In classical Roman poetry, after deliberately describing something extravagantly or hyperbolically for memorable dramatic effect, recantation was used to briefly redefine the material subject fairly and honestly.

==Religion==
In religion, recantation may be required to avoid punishment or imposed to obtain pardon from a sin such as:
- Heresy (wrong choice) which means questioning or doubting dogmatic established beliefs
- Blasphemy (evil-speaking) which is the act of insulting or showing contempt for a religious deity.
- Apostasy which implies either revolt against or renunciation or abandonment of a prescribed religious duty, especially disloyalty sedition and defection.

One of the more famous recantations in religious history was that of Thomas Cranmer, by which he recanted the Protestant or Anglican faith in favor of the Roman Catholic beliefs, after his imprisonment by Queen Mary.

In Protestantism, recantation may be requested by or ordered from an ecclesiastical authority such as a synod or ecumenical council.

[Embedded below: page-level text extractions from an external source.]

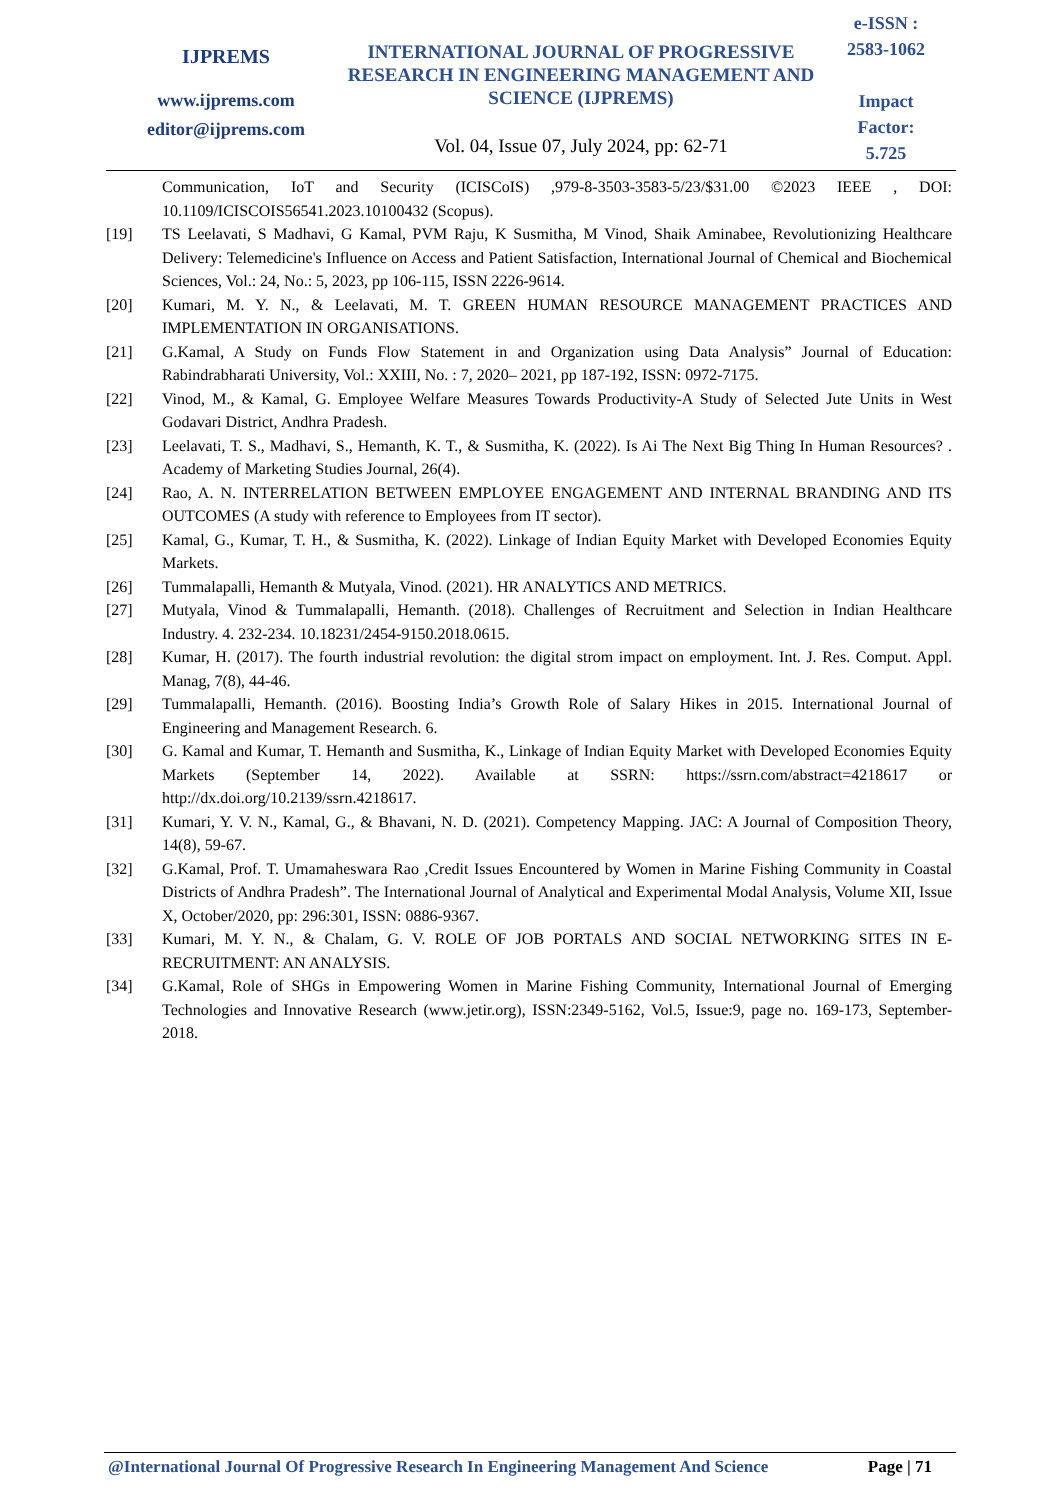IJPREMS
www.ijprems.com
editor@ijprems.com
INTERNATIONAL JOURNAL OF PROGRESSIVE RESEARCH IN ENGINEERING MANAGEMENT AND SCIENCE (IJPREMS)
Vol. 04, Issue 07, July 2024, pp: 62-71
e-ISSN :
2583-1062
Impact
Factor:
5.725
Communication, IoT and Security (ICISCoIS) ,979-8-3503-3583-5/23/$31.00 ©2023 IEEE , DOI: 10.1109/ICISCOIS56541.2023.10100432 (Scopus).
[19] TS Leelavati, S Madhavi, G Kamal, PVM Raju, K Susmitha, M Vinod, Shaik Aminabee, Revolutionizing Healthcare Delivery: Telemedicine's Influence on Access and Patient Satisfaction, International Journal of Chemical and Biochemical Sciences, Vol.: 24, No.: 5, 2023, pp 106-115, ISSN 2226-9614.
[20] Kumari, M. Y. N., & Leelavati, M. T. GREEN HUMAN RESOURCE MANAGEMENT PRACTICES AND IMPLEMENTATION IN ORGANISATIONS.
[21] G.Kamal, A Study on Funds Flow Statement in and Organization using Data Analysis” Journal of Education: Rabindrabharati University, Vol.: XXIII, No. : 7, 2020– 2021, pp 187-192, ISSN: 0972-7175.
[22] Vinod, M., & Kamal, G. Employee Welfare Measures Towards Productivity-A Study of Selected Jute Units in West Godavari District, Andhra Pradesh.
[23] Leelavati, T. S., Madhavi, S., Hemanth, K. T., & Susmitha, K. (2022). Is Ai The Next Big Thing In Human Resources? . Academy of Marketing Studies Journal, 26(4).
[24] Rao, A. N. INTERRELATION BETWEEN EMPLOYEE ENGAGEMENT AND INTERNAL BRANDING AND ITS OUTCOMES (A study with reference to Employees from IT sector).
[25] Kamal, G., Kumar, T. H., & Susmitha, K. (2022). Linkage of Indian Equity Market with Developed Economies Equity Markets.
[26] Tummalapalli, Hemanth & Mutyala, Vinod. (2021). HR ANALYTICS AND METRICS.
[27] Mutyala, Vinod & Tummalapalli, Hemanth. (2018). Challenges of Recruitment and Selection in Indian Healthcare Industry. 4. 232-234. 10.18231/2454-9150.2018.0615.
[28] Kumar, H. (2017). The fourth industrial revolution: the digital strom impact on employment. Int. J. Res. Comput. Appl. Manag, 7(8), 44-46.
[29] Tummalapalli, Hemanth. (2016). Boosting India’s Growth Role of Salary Hikes in 2015. International Journal of Engineering and Management Research. 6.
[30] G. Kamal and Kumar, T. Hemanth and Susmitha, K., Linkage of Indian Equity Market with Developed Economies Equity Markets (September 14, 2022). Available at SSRN: https://ssrn.com/abstract=4218617 or http://dx.doi.org/10.2139/ssrn.4218617.
[31] Kumari, Y. V. N., Kamal, G., & Bhavani, N. D. (2021). Competency Mapping. JAC: A Journal of Composition Theory, 14(8), 59-67.
[32] G.Kamal, Prof. T. Umamaheswara Rao ,Credit Issues Encountered by Women in Marine Fishing Community in Coastal Districts of Andhra Pradesh”. The International Journal of Analytical and Experimental Modal Analysis, Volume XII, Issue X, October/2020, pp: 296:301, ISSN: 0886-9367.
[33] Kumari, M. Y. N., & Chalam, G. V. ROLE OF JOB PORTALS AND SOCIAL NETWORKING SITES IN E-RECRUITMENT: AN ANALYSIS.
[34] G.Kamal, Role of SHGs in Empowering Women in Marine Fishing Community, International Journal of Emerging Technologies and Innovative Research (www.jetir.org), ISSN:2349-5162, Vol.5, Issue:9, page no. 169-173, September-2018.
@International Journal Of Progressive Research In Engineering Management And Science Page | 71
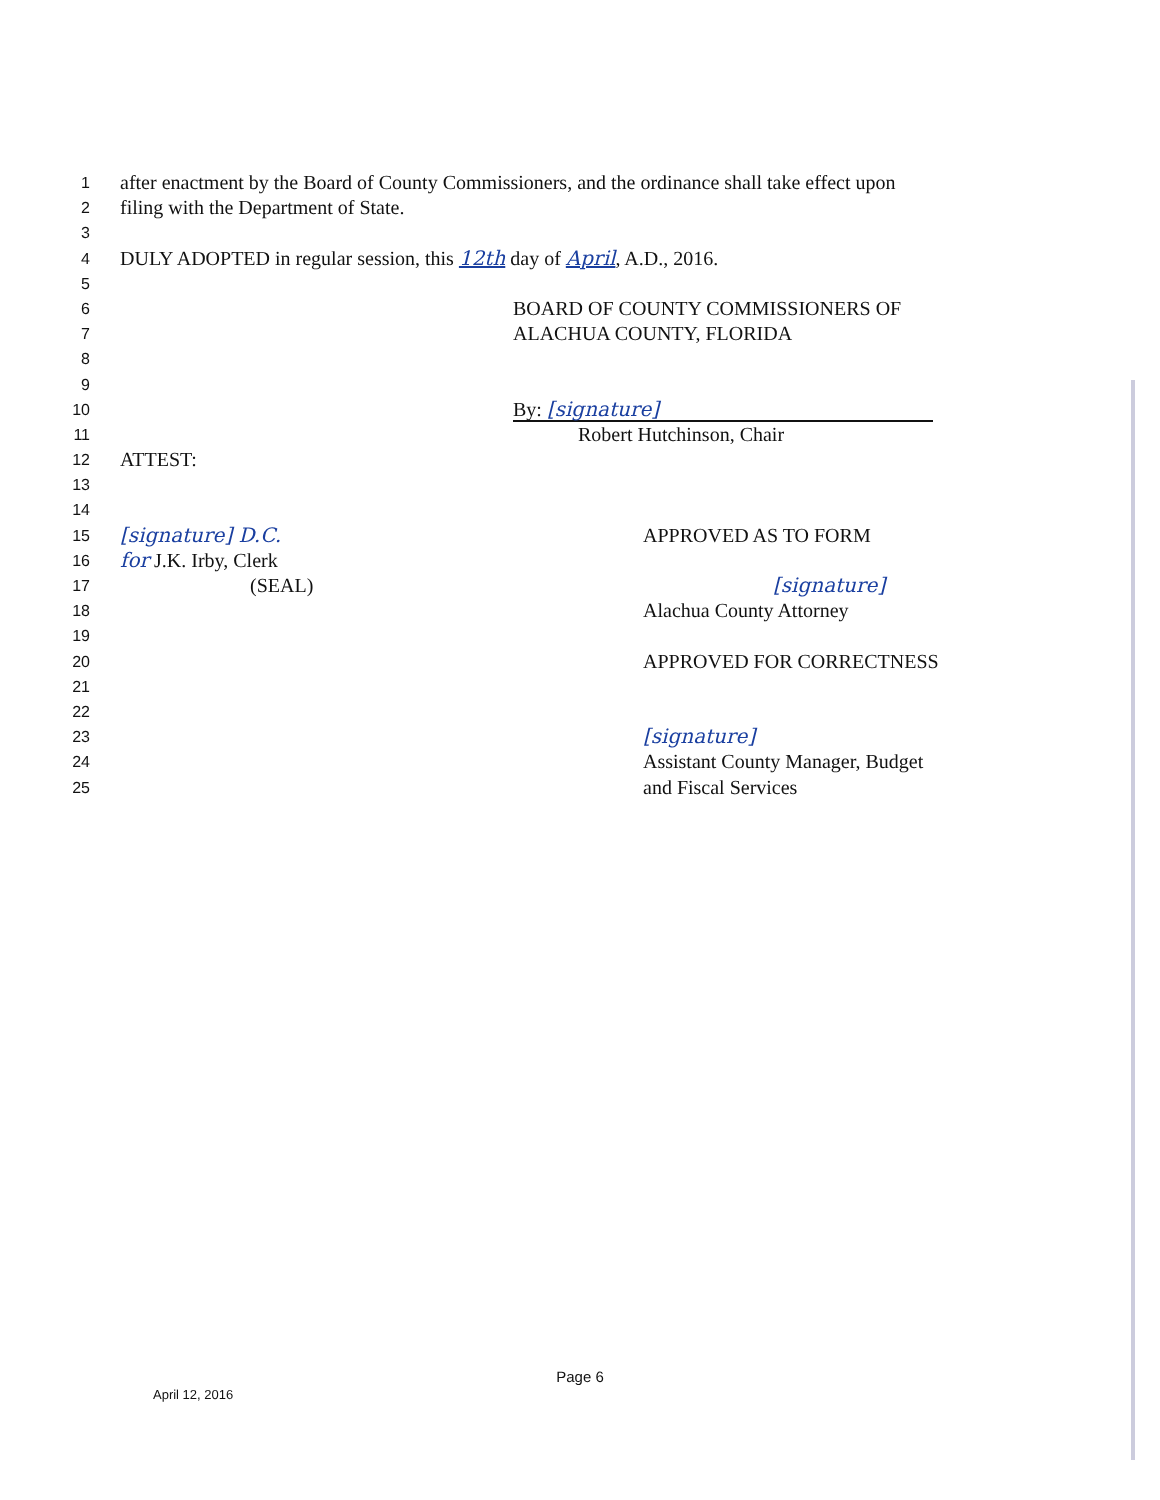1 after enactment by the Board of County Commissioners, and the ordinance shall take effect upon
2 filing with the Department of State.
3
4 DULY ADOPTED in regular session, this 12th day of April, A.D., 2016.
5
6 BOARD OF COUNTY COMMISSIONERS OF
7 ALACHUA COUNTY, FLORIDA
8
9
10 By: [signature]
11 Robert Hutchinson, Chair
12 ATTEST:
13
14
15 [signature] D.C. APPROVED AS TO FORM
16 for J.K. Irby, Clerk
17 (SEAL) [signature]
18 Alachua County Attorney
19
20 APPROVED FOR CORRECTNESS
21
22
23 [signature]
24 Assistant County Manager, Budget
25 and Fiscal Services
Page 6
April 12, 2016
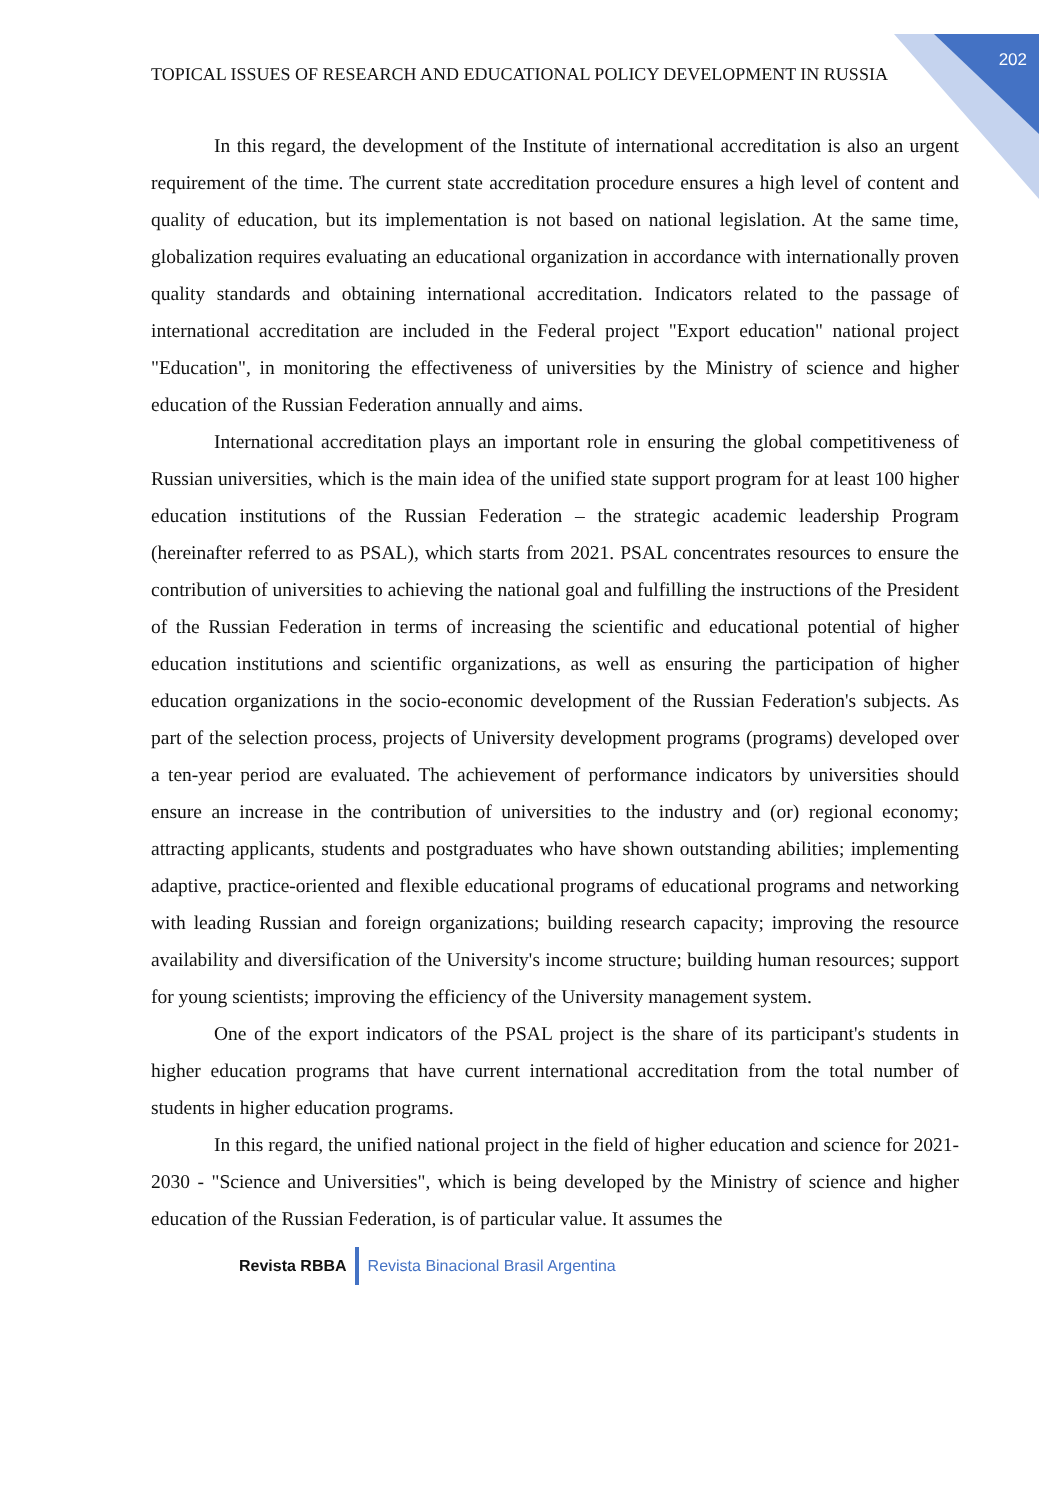TOPICAL ISSUES OF RESEARCH AND EDUCATIONAL POLICY DEVELOPMENT IN RUSSIA
202
In this regard, the development of the Institute of international accreditation is also an urgent requirement of the time. The current state accreditation procedure ensures a high level of content and quality of education, but its implementation is not based on national legislation. At the same time, globalization requires evaluating an educational organization in accordance with internationally proven quality standards and obtaining international accreditation. Indicators related to the passage of international accreditation are included in the Federal project "Export education" national project "Education", in monitoring the effectiveness of universities by the Ministry of science and higher education of the Russian Federation annually and aims.
International accreditation plays an important role in ensuring the global competitiveness of Russian universities, which is the main idea of the unified state support program for at least 100 higher education institutions of the Russian Federation – the strategic academic leadership Program (hereinafter referred to as PSAL), which starts from 2021. PSAL concentrates resources to ensure the contribution of universities to achieving the national goal and fulfilling the instructions of the President of the Russian Federation in terms of increasing the scientific and educational potential of higher education institutions and scientific organizations, as well as ensuring the participation of higher education organizations in the socio-economic development of the Russian Federation's subjects. As part of the selection process, projects of University development programs (programs) developed over a ten-year period are evaluated. The achievement of performance indicators by universities should ensure an increase in the contribution of universities to the industry and (or) regional economy; attracting applicants, students and postgraduates who have shown outstanding abilities; implementing adaptive, practice-oriented and flexible educational programs of educational programs and networking with leading Russian and foreign organizations; building research capacity; improving the resource availability and diversification of the University's income structure; building human resources; support for young scientists; improving the efficiency of the University management system.
One of the export indicators of the PSAL project is the share of its participant's students in higher education programs that have current international accreditation from the total number of students in higher education programs.
In this regard, the unified national project in the field of higher education and science for 2021-2030 - "Science and Universities", which is being developed by the Ministry of science and higher education of the Russian Federation, is of particular value. It assumes the
Revista RBBA
Revista Binacional Brasil Argentina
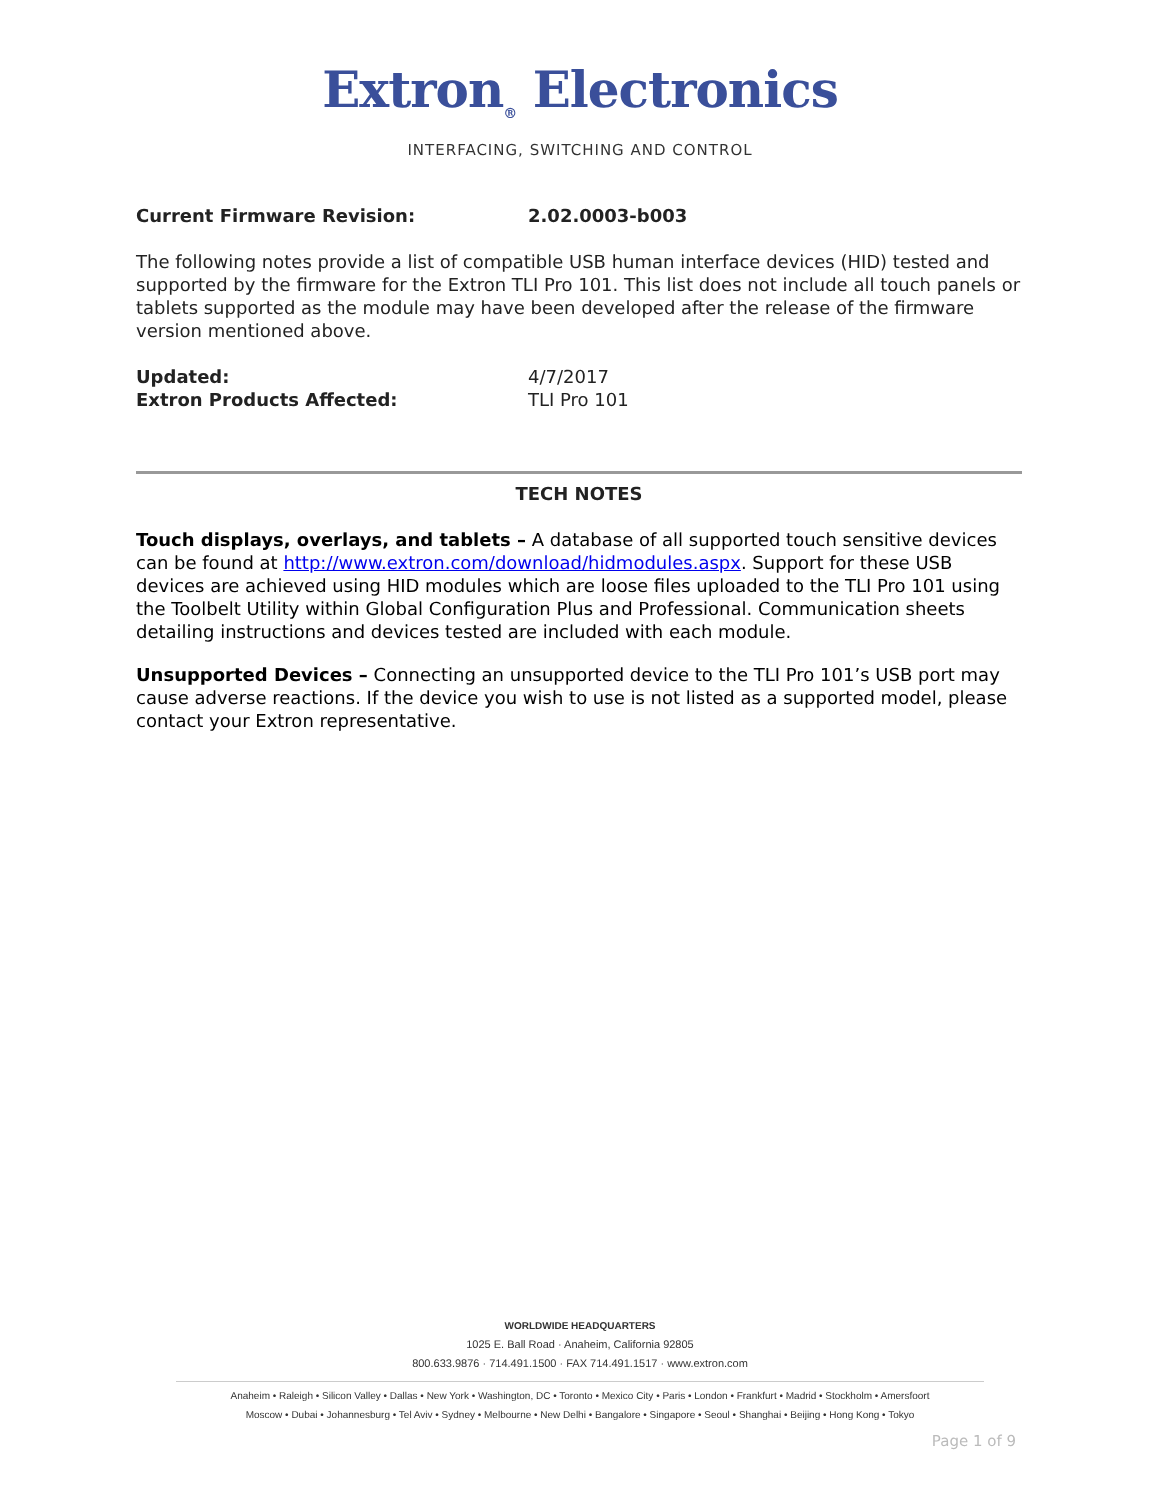Extron<sub>®</sub> Electronics
INTERFACING, SWITCHING AND CONTROL
Current Firmware Revision: 2.02.0003-b003
The following notes provide a list of compatible USB human interface devices (HID) tested and supported by the firmware for the Extron TLI Pro 101. This list does not include all touch panels or tablets supported as the module may have been developed after the release of the firmware version mentioned above.
Updated: 4/7/2017
Extron Products Affected: TLI Pro 101
TECH NOTES
Touch displays, overlays, and tablets – A database of all supported touch sensitive devices can be found at http://www.extron.com/download/hidmodules.aspx. Support for these USB devices are achieved using HID modules which are loose files uploaded to the TLI Pro 101 using the Toolbelt Utility within Global Configuration Plus and Professional. Communication sheets detailing instructions and devices tested are included with each module.
Unsupported Devices – Connecting an unsupported device to the TLI Pro 101’s USB port may cause adverse reactions. If the device you wish to use is not listed as a supported model, please contact your Extron representative.
WORLDWIDE HEADQUARTERS
1025 E. Ball Road · Anaheim, California 92805
800.633.9876 · 714.491.1500 · FAX 714.491.1517 · www.extron.com
Anaheim • Raleigh • Silicon Valley • Dallas • New York • Washington, DC • Toronto • Mexico City • Paris • London • Frankfurt • Madrid • Stockholm • Amersfoort
Moscow • Dubai • Johannesburg • Tel Aviv • Sydney • Melbourne • New Delhi • Bangalore • Singapore • Seoul • Shanghai • Beijing • Hong Kong • Tokyo
Page 1 of 9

In the Roman Catholic Church, the Inquisition, Holy Office, or even on rare occasion the contemporary Congregation for the Doctrine of the Faith required an act of renunciation to enforce an orthodoxy.

In a secular state, if ordered to recant by religious authority, one who refused to recant may be anathematized or excommunicated or subject to social exclusion. In a theocracy, an order to recant may include threats of physical punishment such as prison or corporal punishment which may include death or lethal cruelty such as the burning at the stake suffered by Joan of Arc.